TASK TO CARRY OUT: Write out exactly, and only, the lines below from the line with "valerio pocar – 31 luglio 2026" through the line with "Explorer le YIN"; pictures do not belong in the copy.

Data extracted from a collection:
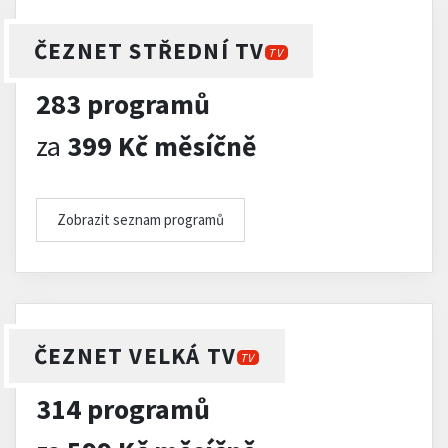
ČEZNET STŘEDNÍ TV
TV
283 programů
za
399 Kč měsíčně
Zobrazit seznam programů
ČEZNET VELKÁ TV
TV
314 programů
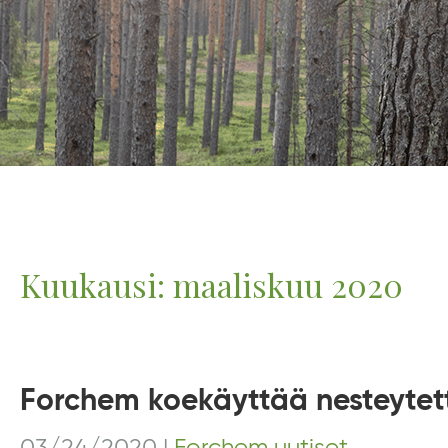
Kuukausi:
maaliskuu 2020
Forchem koekäyttää nesteytet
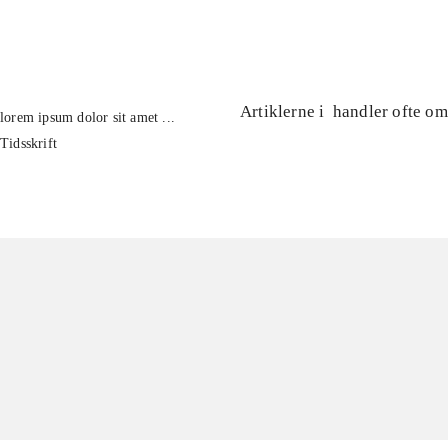
...
Artiklerne i
handler ofte om
lorem ipsum dolor sit amet ...
Tidsskrift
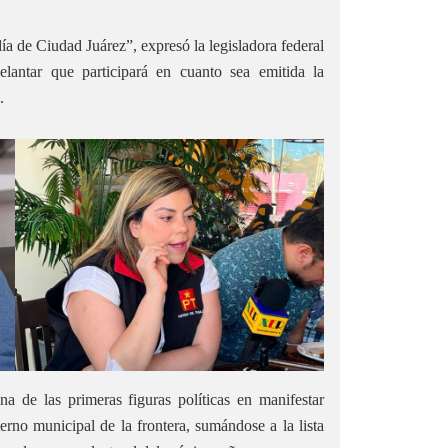
ía de Ciudad Juárez”, expresó la legisladora federal
delantar que participará en cuanto sea emitida la
.
a de las primeras figuras políticas en manifestar
erno municipal de la frontera, sumándose a la lista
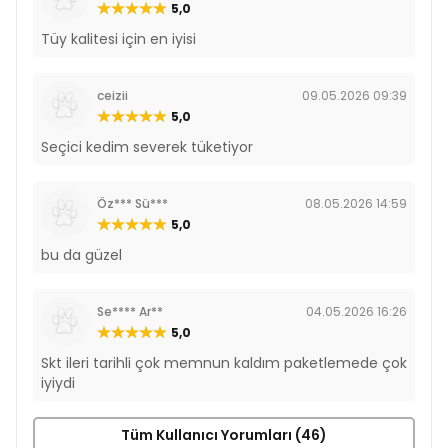
5,0
Tüy kalitesi için en iyisi
ceizii
09.05.2026 09:39
5,0
Seçici kedim severek tüketiyor
Öz*** Sü***
08.05.2026 14:59
5,0
bu da güzel
Se**** Ar**
04.05.2026 16:26
5,0
Skt ileri tarihli çok memnun kaldım paketlemede çok
iyiydi
Tüm Kullanıcı Yorumları (46)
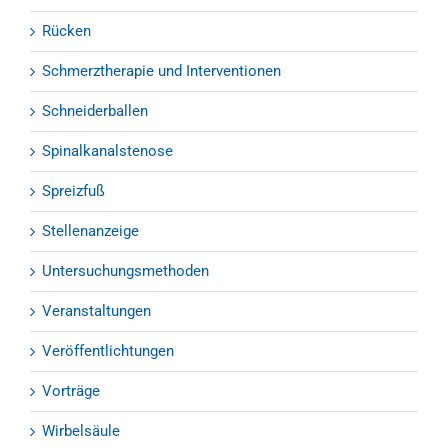
Rücken
Schmerztherapie und Interventionen
Schneiderballen
Spinalkanalstenose
Spreizfuß
Stellenanzeige
Untersuchungsmethoden
Veranstaltungen
Veröffentlichtungen
Vorträge
Wirbelsäule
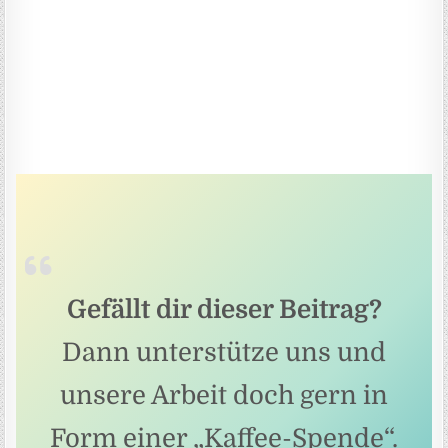
Gefällt dir dieser Beitrag?
Dann unterstütze uns und
unsere Arbeit doch gern in
Form einer „Kaffee-Spende“.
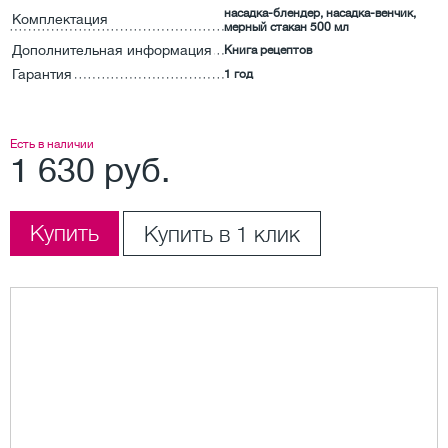
насадка-блендер, насадка-венчик,
Комплектация
мерный стакан 500 мл
Дополнительная информация
Книга рецептов
Гарантия
1 год
Есть в наличии
1 630 руб.
Купить
Купить в 1 клик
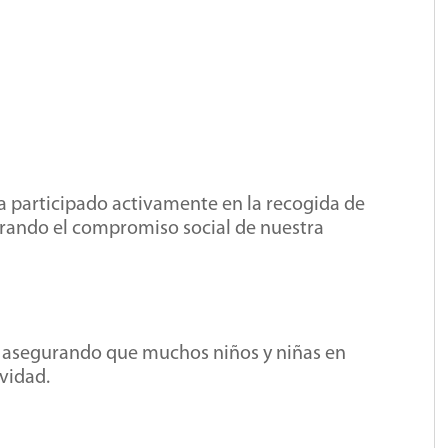
 participado activamente en la recogida de
rando el compromiso social de nuestra
, asegurando que muchos niños y niñas en
vidad.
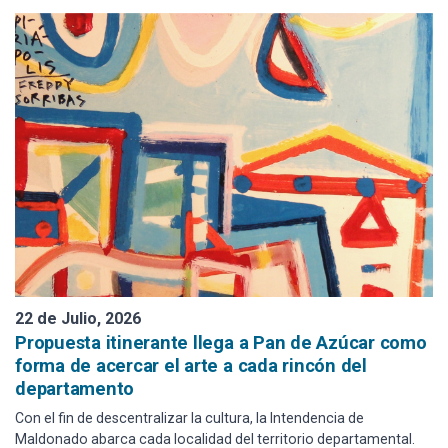
22 de Julio, 2026
Propuesta itinerante llega a Pan de Azúcar como
forma de acercar el arte a cada rincón del
departamento
Con el fin de descentralizar la cultura, la Intendencia de
Maldonado abarca cada localidad del territorio departamental.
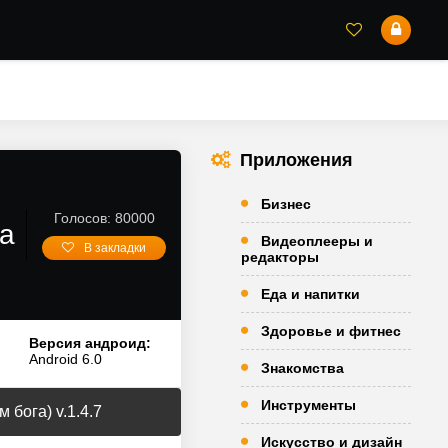
Приложения
Бизнес
Голосов: 80000
на
Видеоплееры и
В закладки
редакторы
Еда и напитки
Здоровье и фитнес
Версия андроид:
Android 6.0
Знакомства
Инструменты
бога) v.1.4.7
Искусство и дизайн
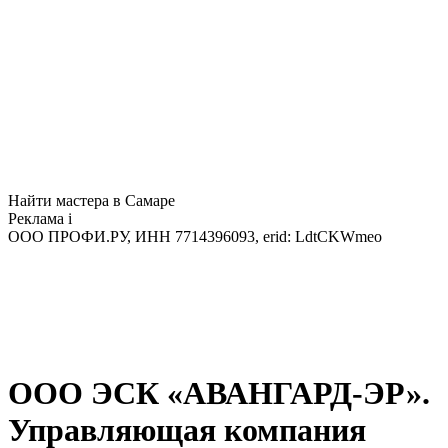
Найти мастера в Самаре
Реклама
i
ООО ПРОФИ.РУ, ИНН 7714396093, erid: LdtCKWmeo
ООО ЭСК «АВАНГАРД-ЭР».
Управляющая компания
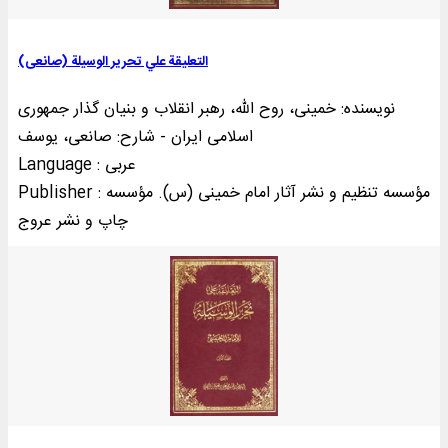
التعلیقة علي تحریر الوسیلة (صانعی)
نویسنده: خمینی‌، روح الله، رهبر انقلاب و بنیان گذار جمهوری
اسلامی ایران - شارح: صانعی، یوسف
Language : عربی
Publisher : مؤسسه تنظيم و نشر آثار امام خمينی (س). مؤسسه
چاپ و نشر عروج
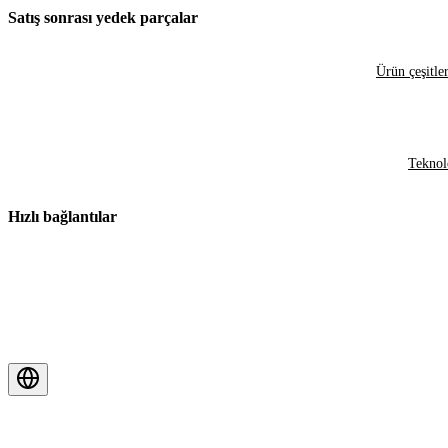
Satış sonrası yedek parçalar
Ürün çeşitler
Teknol
Hızlı bağlantılar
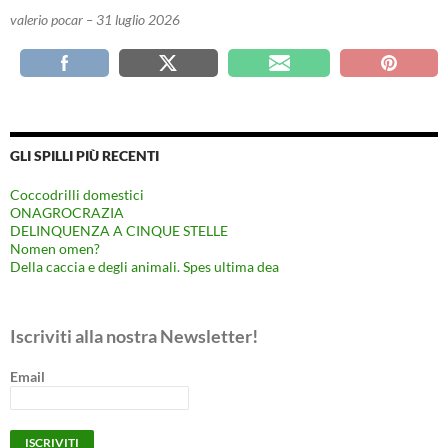
valerio pocar – 31 luglio 2026
GLI SPILLI PIÙ RECENTI
Coccodrilli domestici
ONAGROCRAZIA
DELINQUENZA A CINQUE STELLE
Nomen omen?
Della caccia e degli animali. Spes ultima dea
Iscriviti alla nostra Newsletter!
Email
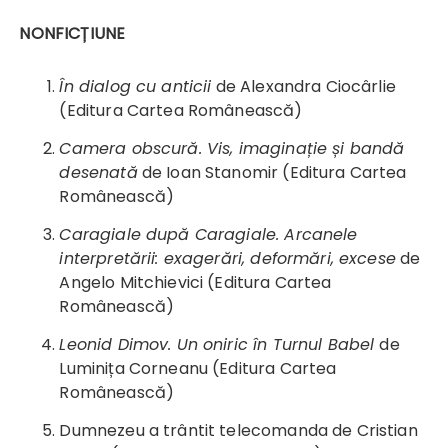
NONFICȚIUNE
În dialog cu anticii
de Alexandra Ciocârlie
(Editura Cartea Românească)
Camera obscură. Vis, imaginație și bandă
desenată
de Ioan Stanomir (Editura Cartea
Românească)
Caragiale după Caragiale. Arcanele
interpretării: exagerări, deformări, excese
de
Angelo Mitchievici (Editura Cartea
Românească)
Leonid Dimov. Un oniric în Turnul Babel
de
Luminița Corneanu (Editura Cartea
Românească)
Dumnezeu a trântit telecomanda de Cristian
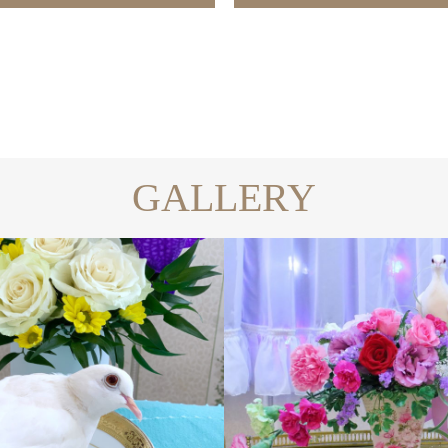
GALLERY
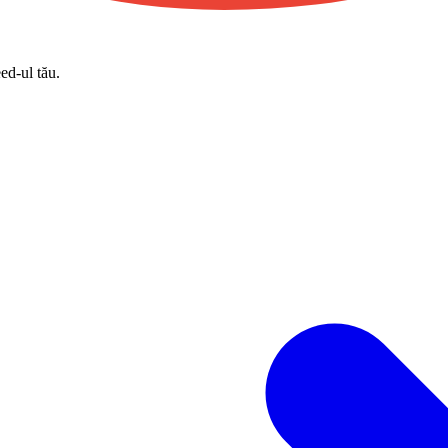
eed-ul tău.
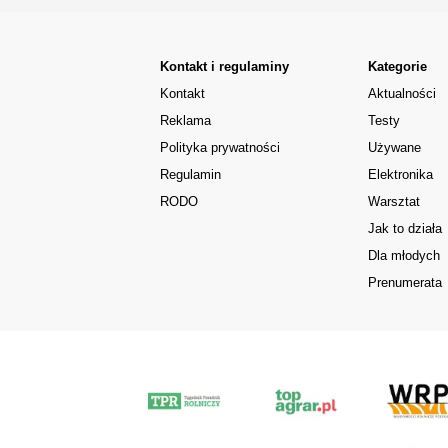
Kontakt i regulaminy
Kategorie
Kontakt
Aktualności
Reklama
Testy
Polityka prywatności
Używane
Regulamin
Elektronika
RODO
Warsztat
Jak to działa
Dla młodych
Prenumerata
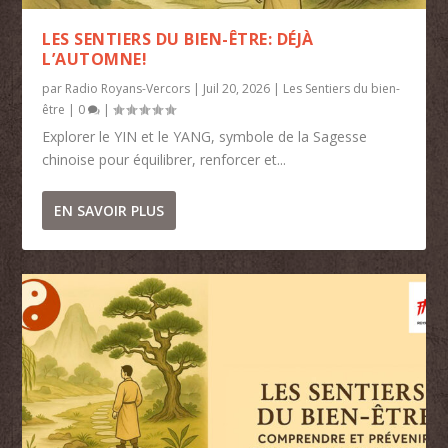
LES SENTIERS DU BIEN-ÊTRE: DÉJÀ
L’AUTOMNE!
par
Radio Royans-Vercors
|
Juil 20, 2026
|
Les Sentiers du bien-
être
|
0
|
Explorer le YIN et le YANG, symbole de la Sagesse
chinoise pour équilibrer, renforcer et...
EN SAVOIR PLUS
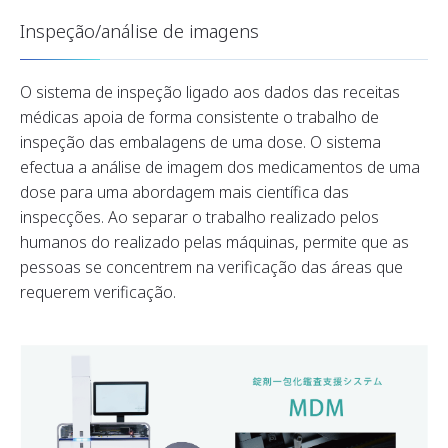
Inspeção/análise de imagens
O sistema de inspeção ligado aos dados das receitas
médicas apoia de forma consistente o trabalho de
inspeção das embalagens de uma dose. O sistema
efectua a análise de imagem dos medicamentos de uma
dose para uma abordagem mais científica das
inspecções. Ao separar o trabalho realizado pelos
humanos do realizado pelas máquinas, permite que as
pessoas se concentrem na verificação das áreas que
requerem verificação.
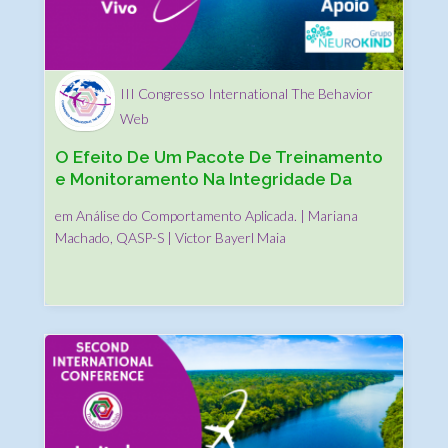
III Congresso International The Behavior
Web
O Efeito De Um Pacote De Treinamento
e Monitoramento Na Integridade Da
Intervenção
em Análise do Comportamento Aplicada. | Mariana
Machado, QASP-S | Victor Bayerl Maia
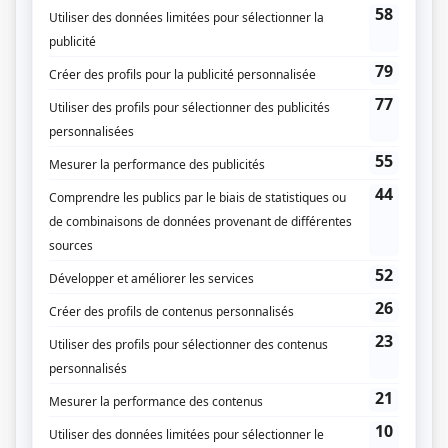
Toute la vérité
(
Enquêteur Painchaud
)
Roxy
(
Paul
)
Belle-Baie
(
Curé Pierre Comeau
)
Destinées
(
Dr Thibault
)
Les Invincibles
(
Patient en oncologie
)
Le coeur découvert
(
Luc
)
Une grenade avec ça?
(
Jifi
)
Le dernier chapitre
(
Membre des Sixers
)
Haute surveillance
(
Éric Lenoir
)
Réseaux
(
Lieutenant Savoie
)
Sous le signe du lion II
(
Gabriel Mercier
)
Les héritiers Duval
(
Dr Thisdale
)
Les fourberies de Scapin
(
Léandre
)
Graffiti
(
Éric Duguay
)
Watatatow
(
Gervais Landry
)
Jeux de société
(
Louis Cadieux
)
Le grand remous
(
Phil Legault
)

SOLVED EXERCISE:
valerio pocar – 31 luglio 2026
GLI SPILLI PIÙ RECENTI
Coccodrilli domestici
ONAGROCRAZIA
DELINQUENZA A CINQUE STELLE
Nomen omen?
Della caccia e degli animali. Spes ultima dea
Iscriviti alla nostra Newsletter!
Email
NONFICȚIUNE
În dialog cu anticii
de Alexandra Ciocârlie
(Editura Cartea Românească)
Camera obscură. Vis, imaginație și bandă
desenată
de Ioan Stanomir (Editura Cartea
Românească)
Caragiale după Caragiale. Arcanele
interpretării: exagerări, deformări, excese
de
Angelo Mitchievici (Editura Cartea
Românească)
Leonid Dimov. Un oniric în Turnul Babel
de
Luminița Corneanu (Editura Cartea
Românească)
Dumnezeu a trântit telecomanda de Cristian
GALLERY
eed-ul tău.
Kontakt i regulaminy
Kategorie
Kontakt
Aktualności
Reklama
Testy
Polityka prywatności
Używane
Regulamin
Elektronika
RODO
Warsztat
Jak to działa
Dla młodych
Prenumerata
LES SENTIERS DU BIEN-ÊTRE: DÉJÀ
L’AUTOMNE!
par
Radio Royans-Vercors
|
Juil 20, 2026
|
Les Sentiers du bien-
être
|
0
|
Explorer le YIN et le YANG, symbole de la Sagesse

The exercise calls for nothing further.